17. The fully homomorphic encryption computing method according to claim 10, wherein the step of converting the homomorphic encryption application into the data flow graph comprises:

reading out a plurality of homomorphic encryption parameters pre-configured; and

converting the homomorphic encryption application into the data flow graph according to the plurality of homomorphic encryption parameters.

18. The fully homomorphic encryption computing method according to claim 17, wherein the step of converting the homomorphic encryption application into the data flow graph according to the plurality of homomorphic encryption parameters comprises:

converting multiplication or addition computing between tensors in the homomorphic encryption application into elementwise multiplication or addition computing of vectors according to the plurality of homomorphic encryption parameters to obtain the data flow graph.

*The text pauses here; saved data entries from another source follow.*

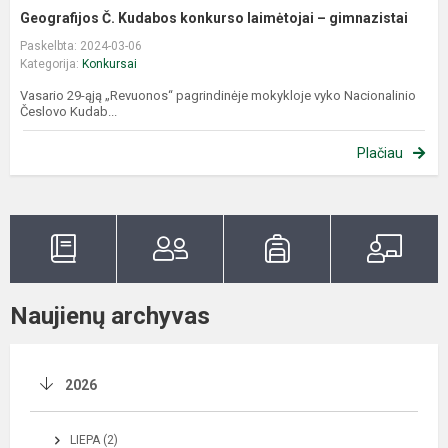
Geografijos Č. Kudabos konkurso laimėtojai – gimnazistai
Paskelbta: 2024-03-06
Kategorija:
Konkursai
Vasario 29-ąją „Revuonos“ pagrindinėje mokykloje vyko Nacionalinio
Česlovo Kudab...
Plačiau
Naujienų archyvas
2026
LIEPA (2)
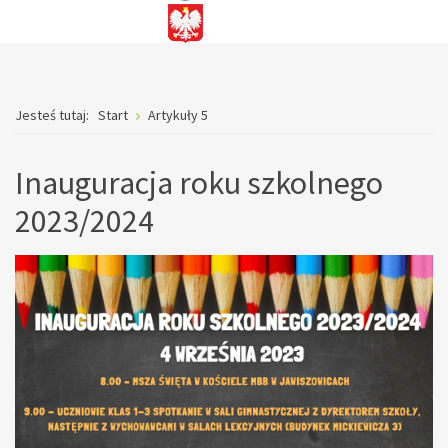
Jesteś tutaj:
Start
Artykuły 5
Inauguracja roku szkolnego
2023/2024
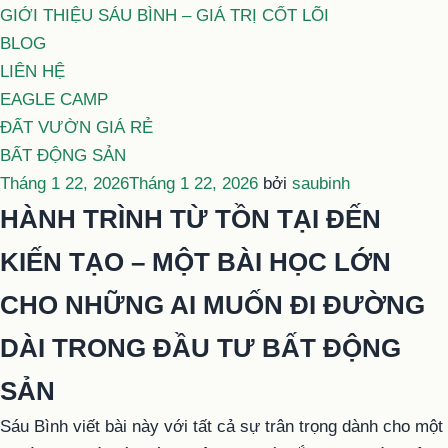
GIỚI THIỆU SÁU BÌNH – GIÁ TRỊ CỐT LÕI
BLOG
LIÊN HỆ
EAGLE CAMP
ĐẤT VƯỜN GIÁ RẺ
BẤT ĐỘNG SẢN
Đăng
Tháng 1 22, 2026
Tháng 1 22, 2026
bởi
saubinh
trong
HÀNH TRÌNH TỪ TỒN TẠI ĐẾN
KIẾN TẠO – MỘT BÀI HỌC LỚN
CHO NHỮNG AI MUỐN ĐI ĐƯỜNG
DÀI TRONG ĐẦU TƯ BẤT ĐỘNG
SẢN
Sáu Bình viết bài này với tất cả sự trân trọng dành cho một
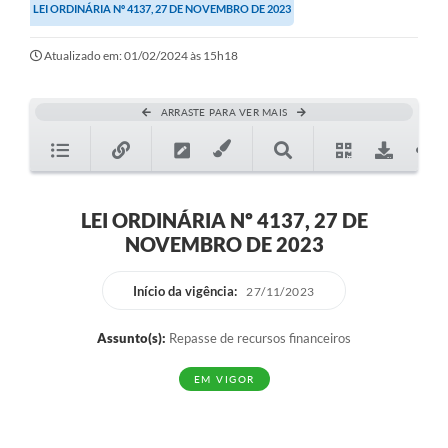
LEI ORDINÁRIA Nº 4137, 27 DE NOVEMBRO DE 2023
Sessão
Editais
Atualizado em: 01/02/2024 às 15h18
Prestação de Contas
ARRASTE PARA VER MAIS
Notícias
Contato
A Nossa Cidade
LEI ORDINÁRIA Nº 4137, 27 DE
NOVEMBRO DE 2023
Galeria de Fotos
Vereadores
Início da vigência:
27/11/2023
Galeria de Presidentes
Assunto(s):
Repasse de recursos financeiros
Mesa Diretora
EM VIGOR
Legislaturas
Proposições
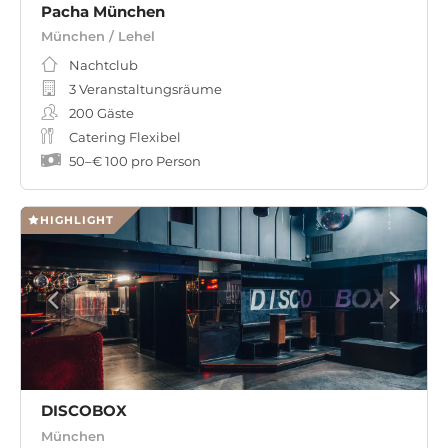
Pacha München
München / Lehel
Nachtclub
3 Veranstaltungsräume
200
Gäste
Catering Flexibel
50
–
€ 100
pro Person
HIGHLIGHT
DISCOBOX
München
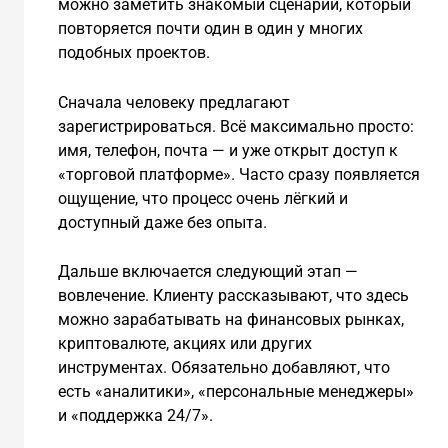
можно заметить знакомый сценарий, который
повторяется почти один в один у многих
подобных проектов.
Сначала человеку предлагают
зарегистрироваться. Всё максимально просто:
имя, телефон, почта — и уже открыт доступ к
«торговой платформе». Часто сразу появляется
ощущение, что процесс очень лёгкий и
доступный даже без опыта.
Дальше включается следующий этап —
вовлечение. Клиенту рассказывают, что здесь
можно зарабатывать на финансовых рынках,
криптовалюте, акциях или других
инструментах. Обязательно добавляют, что
есть «аналитики», «персональные менеджеры»
и «поддержка 24/7».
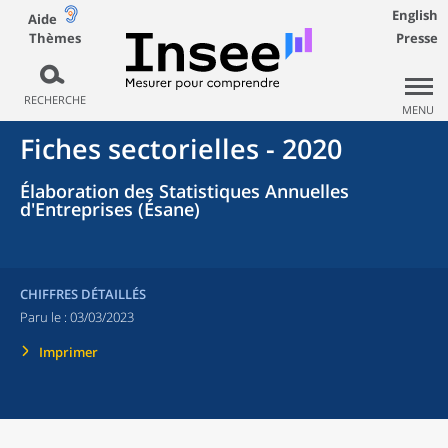
English
Aide
Thèmes
Presse
RECHERCHE
MENU
Fiches sectorielles - 2020
Élaboration des Statistiques Annuelles
d'Entreprises (Ésane)
CHIFFRES DÉTAILLÉS
Paru le :
03/03/2023
Imprimer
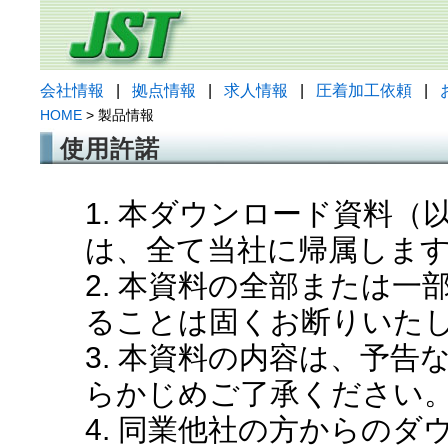
会社情報
|
拠点情報
|
求人情報
|
圧着加工依頼
|
HOME
> 製品情報
使用許諾
1. 本ダウンロード資料
は、全て当社に帰属しま
2. 本資料の全部または
ることは固くお断りいた
3. 本資料の内容は、予
らかじめご了承ください
4. 同業他社の方からの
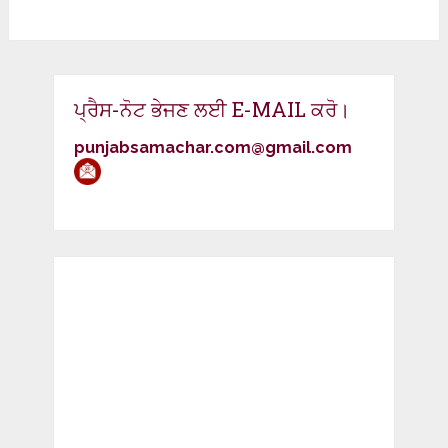
ਪ੍ਰੈਸ-ਨੋਟ ਭੇਜਣ ਲਈ E-MAIL ਕਰੋ।
punjabsamachar.com@gmail.com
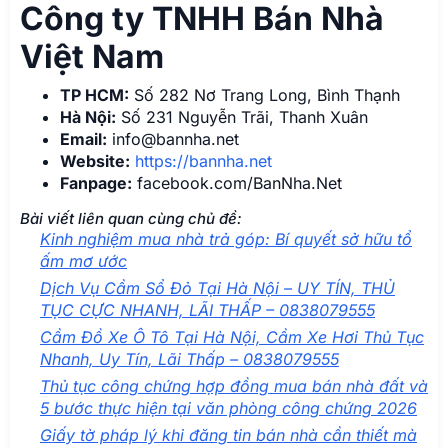
Công ty TNHH Bán Nhà
Việt Nam
TP HCM:
Số 282 Nơ Trang Long, Bình Thạnh
Hà Nội:
Số 231 Nguyễn Trãi, Thanh Xuân
Email:
info@bannha.net
Website:
https://bannha.net
Fanpage:
facebook.com/BanNha.Net
Bài viết liên quan cùng chủ đề:
Kinh nghiệm mua nhà trả góp: Bí quyết sở hữu tổ
ấm mơ ước
Dịch Vụ Cầm Sổ Đỏ Tại Hà Nội – UY TÍN, THỦ
TỤC CỰC NHANH, LÃI THẤP – 0838079555
Cầm Đồ Xe Ô Tô Tại Hà Nội, Cầm Xe Hơi Thủ Tục
Nhanh, Uy Tín, Lãi Thấp – 0838079555
Thủ tục công chứng hợp đồng mua bán nhà đất và
5 bước thực hiện tại văn phòng công chứng 2026
Giấy tờ pháp lý khi đăng tin bán nhà cần thiết mà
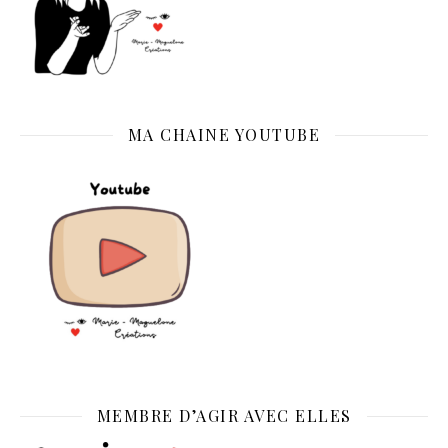
MA CHAINE YOUTUBE
MEMBRE D’AGIR AVEC ELLES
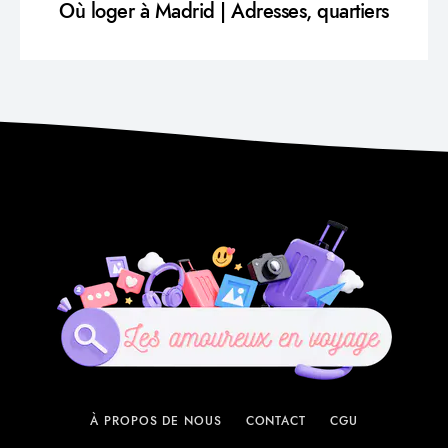
Où loger à Madrid | Adresses, quartiers
À PROPOS DE NOUS
CONTACT
CGU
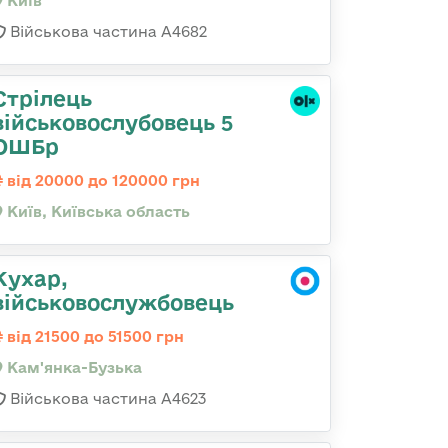
Київ
Військова частина А4682
Стрілець
військовослубовець 5
ОШБр
від 20000 до 120000 грн
Київ, Київська область
Кухар,
військовослужбовець
від 21500 до 51500 грн
Кам'янка-Бузька
Військова частина А4623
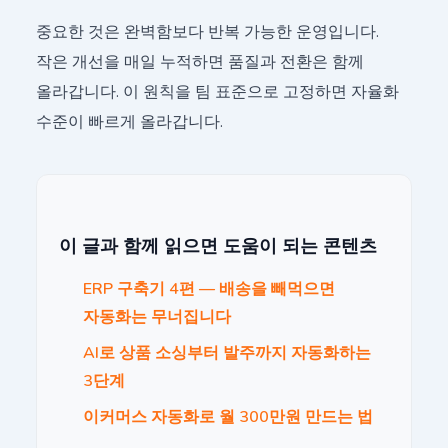
중요한 것은 완벽함보다 반복 가능한 운영입니다.
작은 개선을 매일 누적하면 품질과 전환은 함께
올라갑니다. 이 원칙을 팀 표준으로 고정하면 자율화
수준이 빠르게 올라갑니다.
이 글과 함께 읽으면 도움이 되는 콘텐츠
ERP 구축기 4편 — 배송을 빼먹으면
자동화는 무너집니다
AI로 상품 소싱부터 발주까지 자동화하는
3단계
이커머스 자동화로 월 300만원 만드는 법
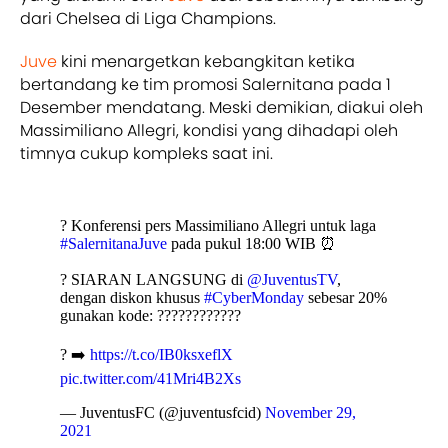
dari Chelsea di Liga Champions.
Juve
kini menargetkan kebangkitan ketika
bertandang ke tim promosi Salernitana pada 1
Desember mendatang. Meski demikian, diakui oleh
Massimiliano Allegri, kondisi yang dihadapi oleh
timnya cukup kompleks saat ini.
? Konferensi pers Massimiliano Allegri untuk laga
#SalernitanaJuve
pada pukul 18:00 WIB ⏰
? SIARAN LANGSUNG di
@JuventusTV
,
dengan diskon khusus
#CyberMonday
sebesar 20%
gunakan kode: ????????????
? ➡️
https://t.co/IB0ksxeflX
pic.twitter.com/41Mri4B2Xs
— JuventusFC (@juventusfcid)
November 29,
2021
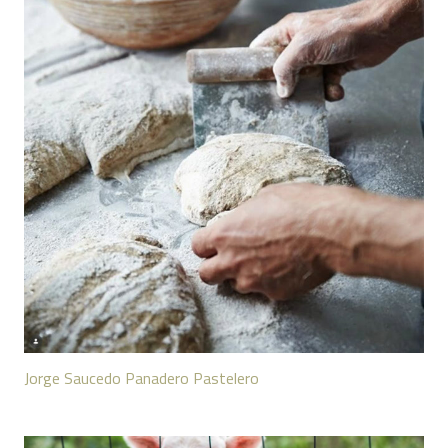
Jorge Saucedo Panadero Pastelero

19. The fully homomorphic encryption computing method according to claim 10, wherein the data flow graph comprises a plurality of task nodes, and the step of performing the resource scheduling on the data flow graph according to the connection relationships of the plurality of processing modules and the execution times of the processing modules to produce the scheduled result comprises:

producing task cost information of the data flow graph according to time cost information, wherein the time cost information records the execution times of processing modules with various processor types for various instructions at various levels, and the task cost information records the execution times for executing the plurality of task nodes by the processing module of each processor type among the plurality of processing modules with the at least two heterogeneous processor types;

producing a weighted data flow graph according to communication bandwidth information and the data flow graph, wherein the communication bandwidth information records a bandwidth between any two processing modules with different processor types among the plurality of processing modules with the at least two heterogeneous processor types, and the weighted data flow graph comprises all task nodes and a transmission time between each task node and adjacent task node among the plurality of task nodes;

converting the communication bandwidth information into a data matrix; and

allocating the plurality of processing module with the at least two heterogeneous processor types for the plurality of task nodes of the data flow graph to the plurality of processing modules based on the task cost information, the weighted data flow graph and the data matrix to obtain the scheduled result.

20. A non-transitory computer-readable medium, storing at least one program so that a computer loads and executes the at least one program to implement the fully homomorphic encryption computing method according to claim 10.